The field of the invention relates to oscillators and more particularly to temperature controlled crystal oscillators.
Temperature controlled crystal oscillators (TCXOs) are generally known. Such devices are typically constructed in the form of a crystal and a controlling chip. Within the chip, a set of switchable capacitors and a feedback amplifier form a tank circuit that oscillates at a frequency determined by the number of capacitors switched into the tank circuit.
A temperature sensor is typically provided within the chip for sensing a temperature in the environs of the crystal. Based upon the temperature, a controller switches capacitors into and out of the tank circuit based upon a performance criteria of the tank circuit which is typically stored in a lookup table within the TCXO chip.
While prior art TCXOs work well, their structure and mode of operation is complex. In order to meet a frequency drift specification, a lookup table of frequency response versus temperature is typically stored within the controller. While the use of a lookup table is effective, the lookup table typically requires a relatively large amount of memory. Accordingly, a need exists for a better method of storing temperature drift characteristics.
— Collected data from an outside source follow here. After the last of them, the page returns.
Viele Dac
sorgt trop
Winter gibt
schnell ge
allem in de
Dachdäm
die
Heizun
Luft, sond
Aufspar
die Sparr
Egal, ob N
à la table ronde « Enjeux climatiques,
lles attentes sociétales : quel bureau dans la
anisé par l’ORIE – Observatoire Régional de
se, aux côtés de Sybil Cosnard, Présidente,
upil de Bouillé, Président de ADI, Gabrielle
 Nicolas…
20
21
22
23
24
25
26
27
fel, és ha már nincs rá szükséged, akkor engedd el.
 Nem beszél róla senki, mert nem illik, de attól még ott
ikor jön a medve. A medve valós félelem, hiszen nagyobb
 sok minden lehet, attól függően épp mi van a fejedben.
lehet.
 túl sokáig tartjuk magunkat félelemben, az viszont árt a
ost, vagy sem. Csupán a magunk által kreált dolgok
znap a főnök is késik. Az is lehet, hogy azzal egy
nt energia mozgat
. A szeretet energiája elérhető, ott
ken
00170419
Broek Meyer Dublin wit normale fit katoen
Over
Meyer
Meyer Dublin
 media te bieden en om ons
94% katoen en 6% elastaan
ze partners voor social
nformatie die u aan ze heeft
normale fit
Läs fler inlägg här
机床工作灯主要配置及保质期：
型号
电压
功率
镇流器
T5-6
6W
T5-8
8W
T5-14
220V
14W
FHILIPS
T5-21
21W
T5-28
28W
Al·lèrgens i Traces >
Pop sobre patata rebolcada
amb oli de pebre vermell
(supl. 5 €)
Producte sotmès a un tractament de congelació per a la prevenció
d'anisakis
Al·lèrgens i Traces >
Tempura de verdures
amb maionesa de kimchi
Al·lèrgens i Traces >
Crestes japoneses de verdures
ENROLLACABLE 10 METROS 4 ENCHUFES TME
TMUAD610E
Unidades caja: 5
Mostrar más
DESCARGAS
A method and apparatus are provided for generating a control signal for compensating a temperature controlled crystal oscillator system for changes in an ambient temperature. The method includes the steps of providing a set of second-order coefficients relating ambient temperature to frequency drift over at least a portion of an operating temperature range of the temperature controlled crystal oscillator system and calculating a control signal for compensating the temperature controlled crystal oscillator system for the frequency drift due to the ambient temperature based upon the set of second-order coefficients.